Best Songs of Majrooh Sultanpuri

majrooh sultanpuri

Majrooh Sultanpuri ( 1919-2000) was a highly talented lyricist of Hindi cinema who also received the highly coveted Dadasaheb Phalke Award for lifetime achievement. What is less known is his involvement in the Progressive Writers Movement and his strong leftist views as reflected in some of his earliest poems. In fact due to this he was imprisoned in 1949, just as he had got his first big break with hit films like Andaz and Arzoo. It was around the same time that Balraj Sahni too was arrested.

Coming out of the jail after about two years or so, it was not easy to get a second start as he also had to bear the stigma of a prison sentence. However his talent could not be suppressed for too long and he was soon back among hit songs with a very wide range. While he could pen very sad but at the same time popular songs in Shahjahan and Andaz, his light hearted romantic songs in films like Aar Paar, Mr. and Mrs. 55 and Nau Do Gyarah were roaring hits. However here we confine ourselves to just about ten or so songs from three films during the period 1962-66 when he appeared to be giving his best songs to the film industry.

Dosti ( 1964) was a landmark film from several points of view , one big highlight being its most memorable songs written by Majrooh Sahib, composed by Laxmikant Pyarelal and sung by Rafi Sahib, most of them filmed on a new and great actor Sudhir Kumar Sawant who played the role of a blind street singer. These philosophical songs tell of many deep thoughts in simple, melodious words.

Perhaps the best of these is the song Jaane Waalo Jara, Mur Ke Dekho Mujhe, Mai Bhi Insaan Hoon. At a more obvious level this is a street singer imploring passers-by to spare a look and thought for him too, as he too is a human being, but as the soulful song unfolds, this becomes a metaphor for a much wider, a very passionate plea to the entire world to care more for those who are distressed deeply– Tum mere paas aao, chodo ye sara bharam, jo mera dukh hai wahi hi tumhara bhi gam. Translation cannot do justice to this, but let me try—Give up all doubts and confusions and just remember this—what is one person’s distress is also the distress of the other one. The street singer says—I may be just a beggar to you, but remember I am the creation of the same mother earth, the same almighty. Further—We see each other, we know each other, but do we care for each other?
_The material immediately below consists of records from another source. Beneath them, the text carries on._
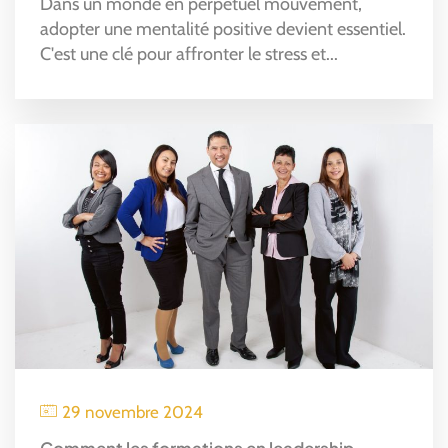
Dans un monde en perpétuel mouvement,
adopter une mentalité positive devient essentiel.
C'est une clé pour affronter le stress et...
29 novembre 2024
Comment les formations en leadership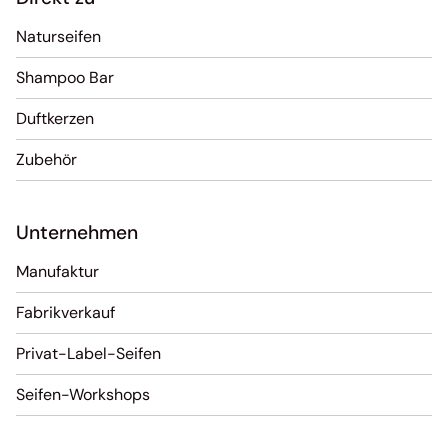
Naturseifen
Shampoo Bar
Duftkerzen
Zubehör
Unternehmen
Manufaktur
Fabrikverkauf
Privat-Label-Seifen
Seifen-Workshops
Another famous song from this film is—Chahunga Mai tujhe saanjh savere. This song brings out the eternal friendship of the two main characters of the film, both homeless and suffering from disabilities. Another song Meri dosti mera pyaar says that no matter how great our distress, as long as our friendship and companionship remain, we will not break. Then there is a song ‘ rahi manva dukh ki chinta’ which tries to find solace even in the saddest moments.

The second film for which Majrooh wrote immortal songs is Aarti. Here some great songs composed by Roshan have been filmed on Meena Kumari and Pradeep Kumar and sung by Rafi sahib and Lata Ji. One very memorable song is—Aap ne yaad dilaya to mujhe yaad aaya, ke mere dil me pada tha koi gam kaa saaya. Briefly this song says—I had been very sad for a long time but never uttered a word, bearing everything in silence, even becoming insensitive to my own suffering. It is only when I met you and felt for the first time that that someone is very sincerely sympathetic to me that I became sensitive to my welled up suffering and started feeling and talking about this, relieving myself of the great burden.

The other great song from this film is a song of great hope in difficult times—Kabhi to milegi, kahin to milegi baharon ki manzil rahi ( one day, somehow, somewhere, we will see times of happiness).

Last but not the least there are three great songs from Mamta (1966), filmed on Ashok Kumar and Suchitra Sen, sung by Rafi Sahib and Lata Ji, composed by Roshan. The first song is—Rahe Na Rahe Ham Mehka Karenge. Briefly this song says that we will always be flowers of this garden, and even after we are no more, we will find ways of meeting. The second song of immortal love from this film is—Chhupa lo dil mein pyar mera ke jaise mandir me lau diye ki—Keep my love in your heart with as much care as a temple protects the glow of an earthern lamp.

Apart from these two songs of immortal love, there is also a very disturbing song which becomes the eternal song of the wronged and the misunderstood woman, although it is to the great credit of Majrooh sahib that its words also meet the specific demands of the film’s story so aptly. This song is—rehte the kabhi jinke dil mein. The wronged, distressed women says–do not hurt me any more, I am already like a crimbling wall—Thokar na lagana hum khud hain, girti hui deewaron ki tarah.

Majrooh Sahib is also credited with one of the most quoted Urdu verses—main akela hi chala tha janiba manzil magar, log saath aate gaye aur caravan jurta gaya ( I had started out alone but many kept joining till we became a caravan).

Bharat Dogra has been involved with several social movements. His recent books include When the Two Streams Met, A Day in 2071 and Navjivan.